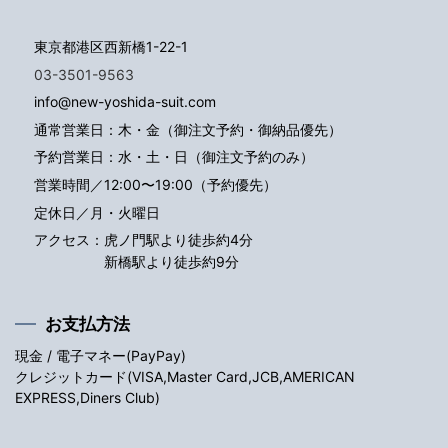
東京都港区西新橋1-22-1
03-3501-9563
info@new-yoshida-suit.com
通常営業日：木・金（御注文予約・御納品優先）
予約営業日：水・土・日（御注文予約のみ）
営業時間／12:00〜19:00（予約優先）
定休日／月・火曜日
アクセス：
虎ノ門駅より徒歩約4分
新橋駅より徒歩約9分
お支払方法
現金 / 電子マネー(PayPay)
クレジットカード(VISA,Master Card,JCB,AMERICAN
EXPRESS,Diners Club)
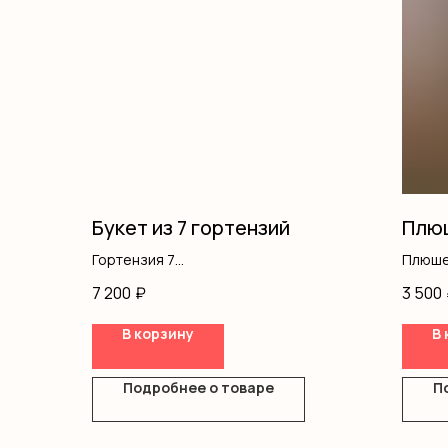
Букет из 7 гортензий
Плюш
Гортензия 7
Плюше
Оформление слюда 1
7 200
₽
3 500
Оформление плёнка матовая 1
В корзину
В 
Подробнее о товаре
П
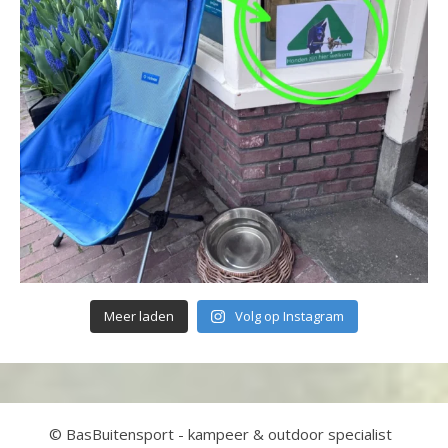
Meer laden
Volg op Instagram
© BasBuitensport - kampeer & outdoor specialist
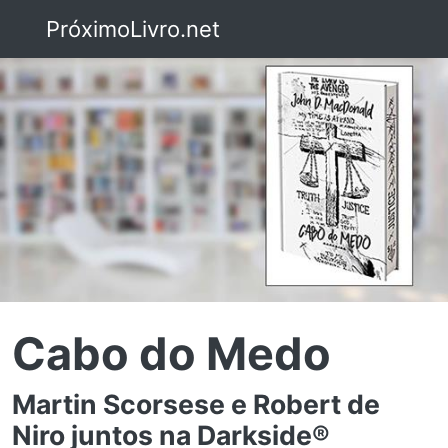
PróximoLivro.net
Cabo do Medo
Martin Scorsese e Robert de
Niro juntos na Darkside®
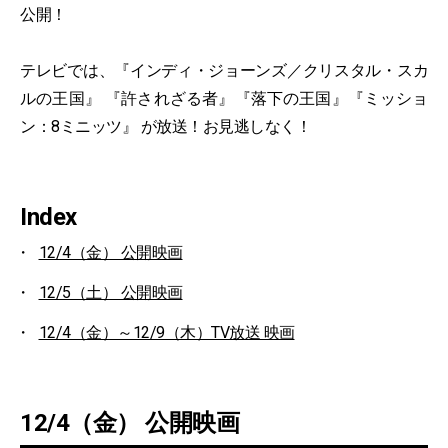
公開！
テレビでは、『インディ・ジョーンズ／クリスタル・スカ
ルの王国』 『許されざる者』『落下の王国』『ミッショ
ン：8ミニッツ』 が放送！お見逃しなく！
Index
12/4（金） 公開映画
12/5（土） 公開映画
12/4（金）～12/9（木）TV放送 映画
12/4（金） 公開映画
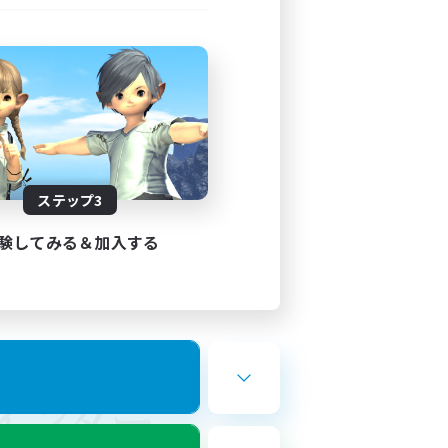
ステップ3
験してみる＆加入する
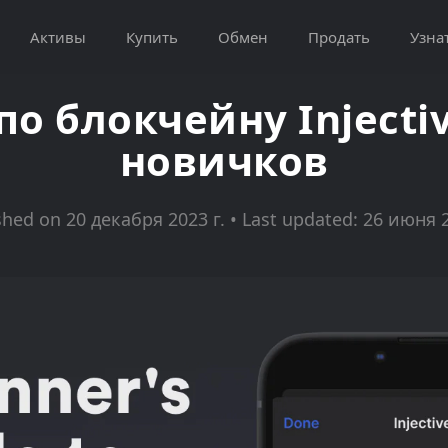
Активы
Купить
Обмен
Продать
Узна
по блокчейну Injecti
новичков
shed on 20 декабря 2023 г. • Last updated: 26 июня 2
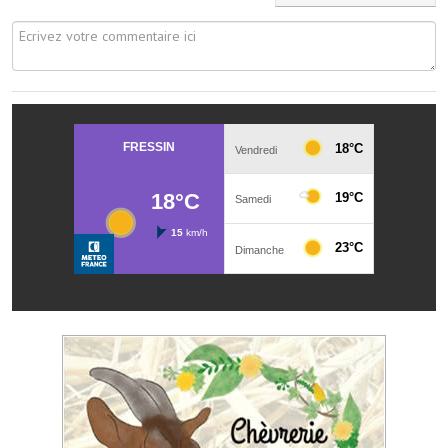
Note de synthèse financière
Rapport d'orientation budgétaire
Actions et projets
Projets et travaux en cours
Procès verbaux des conseils municipaux
Communication
Le bulletin municipal : Fressinfo & Le Fressinois
Toutes les publications
Le village dans l'intercommunalité
Communauté de communes
Autres groupements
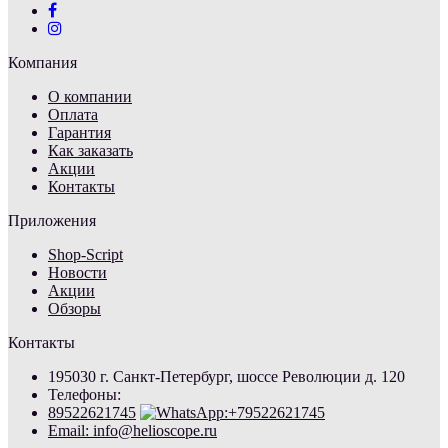
Компания
О компании
Оплата
Гарантия
Как заказать
Акции
Контакты
Приложения
Shop-Script
Новости
Акции
Обзоры
Контакты
195030 г. Санкт-Петербург, шоссе Революции д. 120
Телефоны:
89522621745
Email: info@helioscope.ru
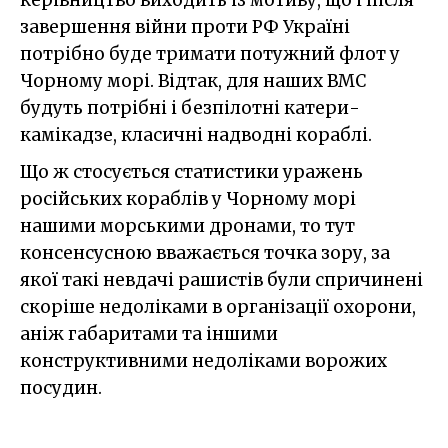
керівництво виходить із мотиву, що і після
завершення війни проти РФ Україні
потрібно буде тримати потужний флот у
Чорному морі. Відтак, для наших ВМС
будуть потрібні і безпілотні катери-
камікадзе, класичні надводні кораблі.
Що ж стосується статистики уражень
російських кораблів у Чорному морі
нашими морськими дронами, то тут
консенсусною вважається точка зору, за
якої такі невдачі рашистів були спричинені
скоріше недоліками в організації охорони,
аніж габаритами та іншими
конструктивними недоліками ворожих
посудин.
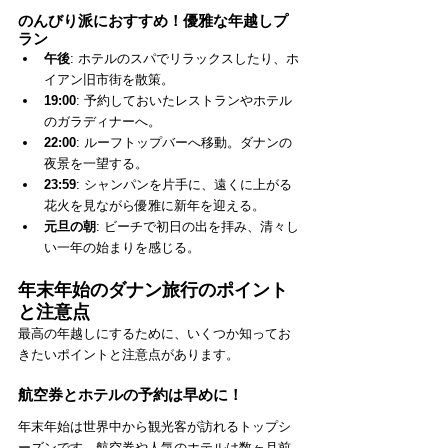
のんびり派におすすめ！優雅な年越しプ
ラン
午後
: ホテルのスパでリラックスしたり、ホ
イアン旧市街を散策。
19:00
: 予約しておいたレストランやホテル
のガラディナーへ。
22:00
: ルーフトップバーへ移動。ダナンの
夜景を一望する。
23:59
: シャンパンを片手に、遠くに上がる
花火を見ながら優雅に新年を迎える。
元旦の朝
: ビーチで初日の出を拝み、清々し
い一年の始まりを感じる。
年末年始のダナン旅行のポイント
と注意点
最高の年越しにするために、いくつか知ってお
きたいポイントと注意点があります。
航空券とホテルの予約は早めに！
年末年始は世界中から観光客が訪れるトップシ
ーズンです。航空券や人気のホテルは数ヶ月前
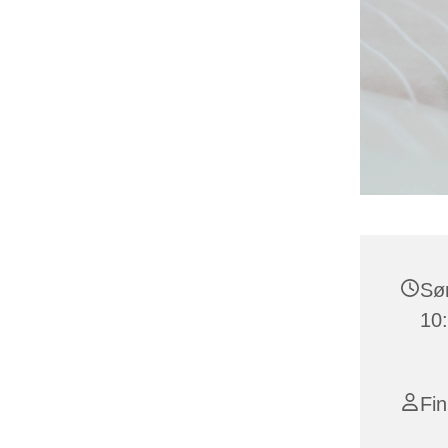
Søn
10
Fi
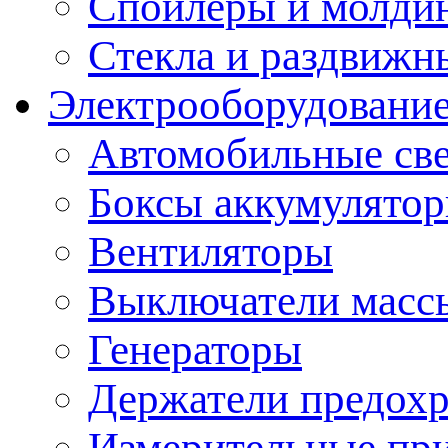
Спойлеры и молди
Стекла и раздвижн
Электрооборудование
Автомобильные св
Боксы аккумулято
Вентиляторы
Выключатели масс
Генераторы
Держатели предохр
Измерительные пр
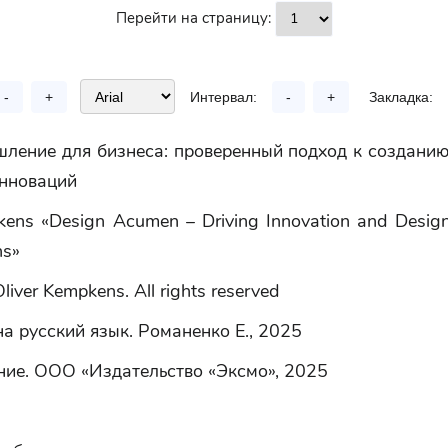
Перейти на страницу:
-
+
Интервал:
-
+
Закладка:
ление для бизнеса: проверенный подход к созданию
инноваций
kens «Design Acumen – Driving Innovation and Design
ns»
iver Kempkens. All rights reserved
а русский язык. Романенко Е., 2025
ие. ООО «Издательство «Эксмо», 2025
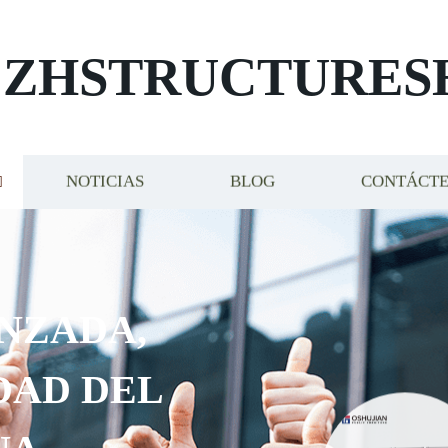
ZHSTRUCTURES
NOTICIAS
BLOG
CONTÁCT
NZADA,
DAD DEL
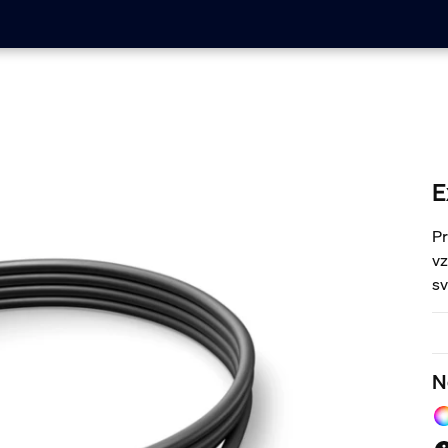
E
Pr
vz
sv
me
sy
N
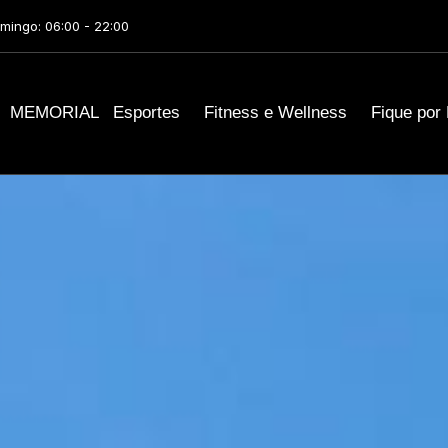
mingo: 06:00 - 22:00
MEMORIAL
Esportes
Fitness e Wellness
Fique por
**********
- _Job item_
Present each line of text from the records above as a Markdown table with the columns "No." and "Line," numbering the rows and omitting blank lines. Leave the pictures out of the answer.

- _Expected answer_
| No. | Line |
|---|---|
| 1 | 東京都港区西新橋1-22-1 |
| 2 | 03-3501-9563 |
| 3 | info@new-yoshida-suit.com |
| 4 | 通常営業日：木・金（御注文予約・御納品優先） |
| 5 | 予約営業日：水・土・日（御注文予約のみ） |
| 6 | 営業時間／12:00〜19:00（予約優先） |
| 7 | 定休日／月・火曜日 |
| 8 | アクセス： |
| 9 | 虎ノ門駅より徒歩約4分 |
| 10 | 新橋駅より徒歩約9分 |
| 11 | お支払方法 |
| 12 | 現金 / 電子マネー(PayPay) |
| 13 | クレジットカード(VISA,Master Card,JCB,AMERICAN |
| 14 | EXPRESS,Diners Club) |
| 15 | Букет из 7 гортензий |
| 16 | Плюш |
| 17 | Гортензия 7 |
| 18 | Плюше |
| 19 | Оформление слюда 1 |
| 20 | 7 200 |
| 21 | ₽ |
| 22 | 3 500 |
| 23 | Оформление плёнка матовая 1 |
| 24 | В корзину |
| 25 | В  |
| 26 | Подробнее о товаре |
| 27 | П |
| 28 | Meer laden |
| 29 | Volg op Instagram |
| 30 | © BasBuitensport - kampeer & outdoor specialist |
| 31 | PróximoLivro.net |
| 32 | Cabo do Medo |
| 33 | Martin Scorsese e Robert de |
| 34 | Niro juntos na Darkside® |
| 35 | 公開！ |
| 36 | テレビでは、『インディ・ジョーンズ／クリスタル・スカ |
| 37 | ルの王国』 『許されざる者』『落下の王国』『ミッショ |
| 38 | ン：8ミニッツ』 が放送！お見逃しなく！ |
| 39 | Index |
| 40 | 12/4（金） 公開映画 |
| 41 | 12/5（土） 公開映画 |
| 42 | 12/4（金）～12/9（木）TV放送 映画 |
| 43 | 12/4（金） 公開映画 |
| 44 | ステップ3 |
| 45 | 験してみる＆加入する |
| 46 | Активы |
| 47 | Купить |
| 48 | Обмен |
| 49 | Продать |
| 50 | Узна |
| 51 | по блокчейну Injecti |
| 52 | новичков |
| 53 | shed on 20 декабря 2023 г. • Last updated: 26 июня 2 |
| 54 | Note de synthèse financière |
| 55 | Rapport d'orientation budgétaire |
| 56 | Actions et projets |
| 57 | Projets et travaux en cours |
| 58 | Procès verbaux des conseils municipaux |
| 59 | Communication |
| 60 | Le bulletin municipal : Fressinfo & Le Fressinois |
| 61 | Toutes les publications |
| 62 | Le village dans l'intercommunalité |
| 63 | Communauté de communes |
| 64 | Autres groupements |
| 65 | Компания |
| 66 | О компании |
| 67 | Оплата |
| 68 | Гарантия |
| 69 | Как заказать |
| 70 | Акции |
| 71 | Контакты |
| 72 | Приложения |
| 73 | Shop-Script |
| 74 | Новости |
| 75 | Акции |
| 76 | Обзоры |
| 77 | Контакты |
| 78 | 195030 г. Санкт-Петербург, шоссе Революции д. 120 |
| 79 | Телефоны: |
| 80 | 89522621745 |
| 81 | Email: info@helioscope.ru |
| 82 | керівництво виходить із мотиву, що і після |
| 83 | завершення війни проти РФ Україні |
| 84 | потрібно буде тримати потужний флот у |
| 85 | Чорному морі. Відтак, для наших ВМС |
| 86 | будуть потрібні і безпілотні катери- |
| 87 | камікадзе, класичні надводні кораблі. |
| 88 | Що ж стосується статистики уражень |
| 89 | російських кораблів у Чорному морі |
| 90 | нашими морськими дронами, то тут |
| 91 | консенсусною вважається точка зору, за |
| 92 | якої такі невдачі рашистів були спричинені |
| 93 | скоріше недоліками в організації охорони, |
| 94 | аніж габаритами та іншими |
| 95 | конструктивними недоліками ворожих |
| 96 | посудин. |
| 97 | のんびり派におすすめ！優雅な年越しプ |
| 98 | ラン |
| 99 | 午後 |
| 100 | : ホテルのスパでリラックスしたり、ホ |
| 101 | イアン旧市街を散策。 |
| 102 | 19:00 |
| 103 | : 予約しておいたレストランやホテル |
| 104 | のガラディナーへ。 |
| 105 | 22:00 |
| 106 | : ルーフトップバーへ移動。ダナンの |
| 107 | 夜景を一望する。 |
| 108 | 23:59 |
| 109 | : シャンパンを片手に、遠くに上がる |
| 110 | 花火を見ながら優雅に新年を迎える。 |
| 111 | 元旦の朝 |
| 112 | : ビーチで初日の出を拝み、清々し |
| 113 | い一年の始まりを感じる。 |
| 114 | 年末年始のダナン旅行のポイント |
| 115 | と注意点 |
| 116 | 最高の年越しにするために、いくつか知ってお |
| 117 | きたいポイントと注意点があります。 |
| 118 | 航空券とホテルの予約は早めに！ |
| 119 | 年末年始は世界中から観光客が訪れるトップシ |
| 120 | ーズンです。航空券や人気のホテルは数ヶ月前 |
| 121 | Søn |
| 122 | 10 |
| 123 | Fi |
| 124 | Спойлеры и молди |
| 125 | Стекла и раздвижн |
| 126 | Электрооборудование |
| 127 | Автомобильные св |
| 128 | Боксы аккумулято |
| 129 | Вентиляторы |
| 130 | Выключатели масс |
| 131 | Генераторы |
| 132 | Держатели предохр |
| 133 | Измерительные пр |
| 134 | Перейти на страницу: |
| 135 | - |
| 136 | + |
| 137 | Интервал: |
| 138 | - |
| 139 | + |
| 140 | Закладка: |
| 141 | ление для бизнеса: проверенный подход к созданию |
| 142 | инноваций |
| 143 | kens «Design Acumen – Driving Innovation and Design |
| 144 | ns» |
| 145 | iver Kempkens. All rights reserved |
| 146 | а русский язык. Романенко Е., 2025 |
| 147 | ие. ООО «Издательство «Эксмо», 2025 |
| 148 | ZHSTRUCTURES |
| 149 | NOTICIAS |
| 150 | BLOG |
| 151 | CONTÁCT |
| 152 | NZADA, |
| 153 | DAD DEL |
| 154 | E |
| 155 | Pr |
| 156 | vz |
| 157 | sv |
| 158 | me |
| 159 | sy |
| 160 | N |
| 161 | mingo: 06:00 - 22:00 |
| 162 | MEMORIAL |
| 163 | Esportes |
| 164 | Fitness e Wellness |
| 165 | Fique por |